_What you will do:_ Lines from the material below that hold the string "maar" are what is needed; copy each of them.
-=-=-
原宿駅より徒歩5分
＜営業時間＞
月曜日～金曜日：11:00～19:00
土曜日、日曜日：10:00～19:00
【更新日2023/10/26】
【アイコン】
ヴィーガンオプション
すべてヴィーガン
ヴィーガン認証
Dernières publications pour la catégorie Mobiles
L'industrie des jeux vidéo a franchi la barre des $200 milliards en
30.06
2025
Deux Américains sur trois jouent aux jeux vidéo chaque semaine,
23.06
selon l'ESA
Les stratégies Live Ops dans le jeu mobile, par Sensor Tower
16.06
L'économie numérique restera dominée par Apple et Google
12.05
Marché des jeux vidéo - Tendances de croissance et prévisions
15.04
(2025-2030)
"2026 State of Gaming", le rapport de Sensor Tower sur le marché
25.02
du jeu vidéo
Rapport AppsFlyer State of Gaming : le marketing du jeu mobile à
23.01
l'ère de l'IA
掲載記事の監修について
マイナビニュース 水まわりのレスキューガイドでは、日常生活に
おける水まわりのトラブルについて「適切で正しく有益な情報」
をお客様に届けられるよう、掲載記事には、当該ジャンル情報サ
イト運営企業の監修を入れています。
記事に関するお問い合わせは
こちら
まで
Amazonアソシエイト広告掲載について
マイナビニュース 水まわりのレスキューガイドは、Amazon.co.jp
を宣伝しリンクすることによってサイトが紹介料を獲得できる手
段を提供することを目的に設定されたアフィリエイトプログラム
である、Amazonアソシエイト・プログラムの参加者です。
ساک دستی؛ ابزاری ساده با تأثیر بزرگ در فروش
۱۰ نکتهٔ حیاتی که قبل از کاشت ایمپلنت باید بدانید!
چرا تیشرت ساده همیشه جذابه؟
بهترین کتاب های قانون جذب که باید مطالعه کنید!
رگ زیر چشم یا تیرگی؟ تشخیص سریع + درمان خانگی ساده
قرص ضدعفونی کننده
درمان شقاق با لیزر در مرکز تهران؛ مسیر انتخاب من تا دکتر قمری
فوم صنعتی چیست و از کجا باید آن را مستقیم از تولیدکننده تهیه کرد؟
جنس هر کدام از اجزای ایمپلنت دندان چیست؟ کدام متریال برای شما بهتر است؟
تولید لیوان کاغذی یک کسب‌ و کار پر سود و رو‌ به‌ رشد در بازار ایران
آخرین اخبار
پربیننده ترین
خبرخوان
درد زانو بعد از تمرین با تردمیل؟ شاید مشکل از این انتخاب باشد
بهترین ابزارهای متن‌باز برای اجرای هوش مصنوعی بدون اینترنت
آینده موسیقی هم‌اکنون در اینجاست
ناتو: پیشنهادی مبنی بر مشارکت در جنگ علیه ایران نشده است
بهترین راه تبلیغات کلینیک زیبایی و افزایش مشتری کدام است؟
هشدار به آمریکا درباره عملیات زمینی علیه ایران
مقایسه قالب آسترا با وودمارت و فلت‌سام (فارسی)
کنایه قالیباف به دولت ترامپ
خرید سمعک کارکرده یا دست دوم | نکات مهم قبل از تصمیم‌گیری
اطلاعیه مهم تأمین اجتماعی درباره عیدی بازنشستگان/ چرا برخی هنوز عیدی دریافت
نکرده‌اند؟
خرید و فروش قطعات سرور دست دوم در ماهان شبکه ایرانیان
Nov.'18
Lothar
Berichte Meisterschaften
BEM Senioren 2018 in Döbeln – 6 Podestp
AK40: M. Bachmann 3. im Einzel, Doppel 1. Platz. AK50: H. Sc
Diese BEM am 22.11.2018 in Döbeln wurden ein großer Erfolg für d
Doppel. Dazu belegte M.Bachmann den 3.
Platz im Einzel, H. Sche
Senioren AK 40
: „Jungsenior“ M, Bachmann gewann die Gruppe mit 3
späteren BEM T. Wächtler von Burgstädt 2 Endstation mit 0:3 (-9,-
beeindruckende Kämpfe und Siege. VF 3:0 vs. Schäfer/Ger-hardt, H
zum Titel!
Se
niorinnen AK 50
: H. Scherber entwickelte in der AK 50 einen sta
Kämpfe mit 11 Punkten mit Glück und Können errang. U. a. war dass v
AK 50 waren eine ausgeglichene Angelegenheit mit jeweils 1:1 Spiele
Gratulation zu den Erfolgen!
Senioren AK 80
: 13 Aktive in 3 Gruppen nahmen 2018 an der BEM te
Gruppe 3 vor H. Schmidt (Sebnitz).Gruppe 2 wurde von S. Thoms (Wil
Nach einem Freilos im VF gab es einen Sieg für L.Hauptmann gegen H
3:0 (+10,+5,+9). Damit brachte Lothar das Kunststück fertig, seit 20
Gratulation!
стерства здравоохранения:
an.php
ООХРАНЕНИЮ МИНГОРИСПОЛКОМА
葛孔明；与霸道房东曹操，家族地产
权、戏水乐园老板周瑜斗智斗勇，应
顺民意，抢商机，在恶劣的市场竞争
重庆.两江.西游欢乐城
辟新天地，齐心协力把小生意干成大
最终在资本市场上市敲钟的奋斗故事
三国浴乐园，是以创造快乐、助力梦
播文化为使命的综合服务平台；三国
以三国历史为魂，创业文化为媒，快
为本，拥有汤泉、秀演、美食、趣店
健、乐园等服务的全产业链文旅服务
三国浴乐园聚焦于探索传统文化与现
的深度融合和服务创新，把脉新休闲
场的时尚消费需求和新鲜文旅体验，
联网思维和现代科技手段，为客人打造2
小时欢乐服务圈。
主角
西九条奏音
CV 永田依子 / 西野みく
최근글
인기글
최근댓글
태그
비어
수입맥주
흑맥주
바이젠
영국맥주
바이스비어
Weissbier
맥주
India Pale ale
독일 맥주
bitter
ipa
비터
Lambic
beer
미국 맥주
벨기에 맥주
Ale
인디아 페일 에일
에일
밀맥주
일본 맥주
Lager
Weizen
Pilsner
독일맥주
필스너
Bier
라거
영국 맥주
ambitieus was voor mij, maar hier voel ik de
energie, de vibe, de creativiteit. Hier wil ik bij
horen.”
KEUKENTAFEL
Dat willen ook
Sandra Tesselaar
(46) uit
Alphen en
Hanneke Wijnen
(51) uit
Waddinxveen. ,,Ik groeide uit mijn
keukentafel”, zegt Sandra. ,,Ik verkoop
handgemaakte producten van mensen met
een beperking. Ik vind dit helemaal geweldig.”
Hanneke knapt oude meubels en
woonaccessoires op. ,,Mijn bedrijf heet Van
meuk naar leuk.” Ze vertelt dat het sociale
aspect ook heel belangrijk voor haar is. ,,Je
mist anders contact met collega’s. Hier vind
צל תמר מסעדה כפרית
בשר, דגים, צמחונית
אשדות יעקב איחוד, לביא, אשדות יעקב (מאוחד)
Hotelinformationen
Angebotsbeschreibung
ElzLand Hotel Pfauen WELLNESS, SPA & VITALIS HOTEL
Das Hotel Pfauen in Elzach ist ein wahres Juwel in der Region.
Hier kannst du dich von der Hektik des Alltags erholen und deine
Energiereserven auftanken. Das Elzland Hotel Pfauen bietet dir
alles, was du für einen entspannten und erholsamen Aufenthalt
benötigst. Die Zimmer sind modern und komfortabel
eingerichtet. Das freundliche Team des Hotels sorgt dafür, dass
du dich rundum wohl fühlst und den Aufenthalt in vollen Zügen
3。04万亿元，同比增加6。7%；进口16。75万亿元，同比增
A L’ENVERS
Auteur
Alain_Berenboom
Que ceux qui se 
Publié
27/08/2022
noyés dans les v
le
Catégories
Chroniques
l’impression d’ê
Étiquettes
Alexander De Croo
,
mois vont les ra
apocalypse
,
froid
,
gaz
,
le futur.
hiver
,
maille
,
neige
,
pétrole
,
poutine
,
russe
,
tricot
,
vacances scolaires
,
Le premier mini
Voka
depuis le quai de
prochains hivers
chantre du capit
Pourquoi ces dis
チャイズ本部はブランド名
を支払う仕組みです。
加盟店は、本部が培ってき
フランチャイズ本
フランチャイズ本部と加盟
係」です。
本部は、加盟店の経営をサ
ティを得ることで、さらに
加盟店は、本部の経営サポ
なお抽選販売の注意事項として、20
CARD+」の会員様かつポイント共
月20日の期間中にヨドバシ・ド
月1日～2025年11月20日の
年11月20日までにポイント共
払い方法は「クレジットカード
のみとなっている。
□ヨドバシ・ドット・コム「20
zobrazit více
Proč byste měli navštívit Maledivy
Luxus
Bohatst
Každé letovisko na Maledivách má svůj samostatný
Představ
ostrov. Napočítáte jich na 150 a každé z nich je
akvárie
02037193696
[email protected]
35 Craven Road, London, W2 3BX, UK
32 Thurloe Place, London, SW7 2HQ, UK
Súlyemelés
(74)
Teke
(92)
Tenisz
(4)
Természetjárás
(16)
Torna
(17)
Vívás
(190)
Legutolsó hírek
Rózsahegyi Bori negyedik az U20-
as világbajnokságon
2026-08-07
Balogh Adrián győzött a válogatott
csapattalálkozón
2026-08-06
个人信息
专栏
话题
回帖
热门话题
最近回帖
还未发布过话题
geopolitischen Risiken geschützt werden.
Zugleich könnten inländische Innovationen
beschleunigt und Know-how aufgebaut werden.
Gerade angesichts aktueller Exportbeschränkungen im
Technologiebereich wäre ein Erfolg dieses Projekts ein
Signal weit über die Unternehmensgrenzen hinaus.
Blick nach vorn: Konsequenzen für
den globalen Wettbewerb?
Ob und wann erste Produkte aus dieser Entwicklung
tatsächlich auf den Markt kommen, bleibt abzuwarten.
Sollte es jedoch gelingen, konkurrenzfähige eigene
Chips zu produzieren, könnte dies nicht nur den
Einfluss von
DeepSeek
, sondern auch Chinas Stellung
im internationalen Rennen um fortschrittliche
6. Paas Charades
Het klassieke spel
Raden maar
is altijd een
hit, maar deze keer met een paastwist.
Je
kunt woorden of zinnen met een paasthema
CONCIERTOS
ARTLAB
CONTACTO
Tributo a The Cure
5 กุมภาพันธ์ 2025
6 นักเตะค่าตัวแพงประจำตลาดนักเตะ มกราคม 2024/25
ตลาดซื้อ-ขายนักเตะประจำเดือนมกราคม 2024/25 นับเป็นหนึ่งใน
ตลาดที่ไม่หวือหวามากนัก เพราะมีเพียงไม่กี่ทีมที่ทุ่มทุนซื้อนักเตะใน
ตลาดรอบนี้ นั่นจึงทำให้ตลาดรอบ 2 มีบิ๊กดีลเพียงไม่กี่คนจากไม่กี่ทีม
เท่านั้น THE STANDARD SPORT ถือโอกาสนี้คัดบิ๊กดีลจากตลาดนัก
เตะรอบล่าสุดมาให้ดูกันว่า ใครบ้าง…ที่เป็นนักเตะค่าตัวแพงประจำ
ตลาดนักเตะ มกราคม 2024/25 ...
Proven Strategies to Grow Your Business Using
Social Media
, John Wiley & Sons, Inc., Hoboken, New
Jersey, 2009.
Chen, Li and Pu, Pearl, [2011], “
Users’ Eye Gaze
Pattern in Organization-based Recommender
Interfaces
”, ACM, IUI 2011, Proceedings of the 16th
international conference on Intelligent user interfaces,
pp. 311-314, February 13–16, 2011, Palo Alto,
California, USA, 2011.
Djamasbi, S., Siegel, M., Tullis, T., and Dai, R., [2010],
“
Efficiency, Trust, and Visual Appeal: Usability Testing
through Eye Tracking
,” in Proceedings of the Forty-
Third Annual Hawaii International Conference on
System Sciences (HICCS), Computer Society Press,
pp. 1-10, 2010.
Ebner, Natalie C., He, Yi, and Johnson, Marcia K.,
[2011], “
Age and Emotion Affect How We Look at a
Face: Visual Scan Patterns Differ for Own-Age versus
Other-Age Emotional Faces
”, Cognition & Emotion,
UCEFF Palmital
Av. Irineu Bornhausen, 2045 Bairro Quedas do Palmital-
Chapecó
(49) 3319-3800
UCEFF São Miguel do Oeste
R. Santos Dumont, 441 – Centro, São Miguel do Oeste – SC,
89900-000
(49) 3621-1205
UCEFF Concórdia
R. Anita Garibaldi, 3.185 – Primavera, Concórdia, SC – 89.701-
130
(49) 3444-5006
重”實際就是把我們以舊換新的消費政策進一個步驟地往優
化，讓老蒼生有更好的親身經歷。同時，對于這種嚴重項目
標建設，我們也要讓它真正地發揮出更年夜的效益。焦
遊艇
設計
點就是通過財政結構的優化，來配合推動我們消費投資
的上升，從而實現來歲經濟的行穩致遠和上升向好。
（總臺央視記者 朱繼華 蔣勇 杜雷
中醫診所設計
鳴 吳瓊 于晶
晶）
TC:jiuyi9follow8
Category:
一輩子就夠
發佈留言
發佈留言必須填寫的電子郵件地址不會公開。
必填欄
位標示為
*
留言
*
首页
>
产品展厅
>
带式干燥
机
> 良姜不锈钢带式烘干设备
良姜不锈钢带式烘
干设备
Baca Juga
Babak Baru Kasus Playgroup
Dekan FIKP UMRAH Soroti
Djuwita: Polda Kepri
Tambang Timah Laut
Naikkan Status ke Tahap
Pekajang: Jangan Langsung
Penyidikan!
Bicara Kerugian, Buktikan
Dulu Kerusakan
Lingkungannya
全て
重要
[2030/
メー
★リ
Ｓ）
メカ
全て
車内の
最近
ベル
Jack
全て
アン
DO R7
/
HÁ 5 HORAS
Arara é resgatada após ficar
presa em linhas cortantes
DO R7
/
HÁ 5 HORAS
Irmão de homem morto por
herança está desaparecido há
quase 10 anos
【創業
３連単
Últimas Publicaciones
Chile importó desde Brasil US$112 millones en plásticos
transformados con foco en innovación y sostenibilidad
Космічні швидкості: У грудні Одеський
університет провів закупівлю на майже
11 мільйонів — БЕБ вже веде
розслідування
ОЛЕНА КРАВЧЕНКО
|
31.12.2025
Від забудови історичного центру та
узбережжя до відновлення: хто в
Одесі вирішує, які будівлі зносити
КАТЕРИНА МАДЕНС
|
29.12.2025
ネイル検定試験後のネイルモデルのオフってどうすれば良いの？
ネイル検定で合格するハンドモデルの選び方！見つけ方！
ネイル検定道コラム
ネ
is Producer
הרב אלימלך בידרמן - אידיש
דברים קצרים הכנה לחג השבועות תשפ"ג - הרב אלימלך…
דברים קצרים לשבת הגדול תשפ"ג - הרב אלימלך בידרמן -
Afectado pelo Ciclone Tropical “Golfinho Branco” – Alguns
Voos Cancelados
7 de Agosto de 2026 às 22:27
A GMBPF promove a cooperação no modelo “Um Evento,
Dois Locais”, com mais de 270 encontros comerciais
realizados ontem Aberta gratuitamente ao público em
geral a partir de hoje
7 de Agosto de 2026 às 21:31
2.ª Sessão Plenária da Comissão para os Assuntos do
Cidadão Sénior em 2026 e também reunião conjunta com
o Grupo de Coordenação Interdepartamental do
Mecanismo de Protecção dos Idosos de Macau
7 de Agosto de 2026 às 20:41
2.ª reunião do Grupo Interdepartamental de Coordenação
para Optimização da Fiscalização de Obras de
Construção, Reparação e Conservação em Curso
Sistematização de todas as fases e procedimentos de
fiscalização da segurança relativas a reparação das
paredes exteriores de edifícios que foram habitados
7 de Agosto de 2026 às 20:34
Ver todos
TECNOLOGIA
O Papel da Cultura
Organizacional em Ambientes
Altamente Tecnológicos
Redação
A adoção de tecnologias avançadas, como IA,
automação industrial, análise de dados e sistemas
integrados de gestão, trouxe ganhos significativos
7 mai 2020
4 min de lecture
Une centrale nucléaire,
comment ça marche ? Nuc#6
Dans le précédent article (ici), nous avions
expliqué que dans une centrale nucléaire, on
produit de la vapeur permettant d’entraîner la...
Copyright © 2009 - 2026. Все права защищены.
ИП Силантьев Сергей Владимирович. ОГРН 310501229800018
-=-=-
_Written answer:_
ambitieus was voor mij, maar hier voel ik de
Raden maar
hit, maar deze keer met een paastwist.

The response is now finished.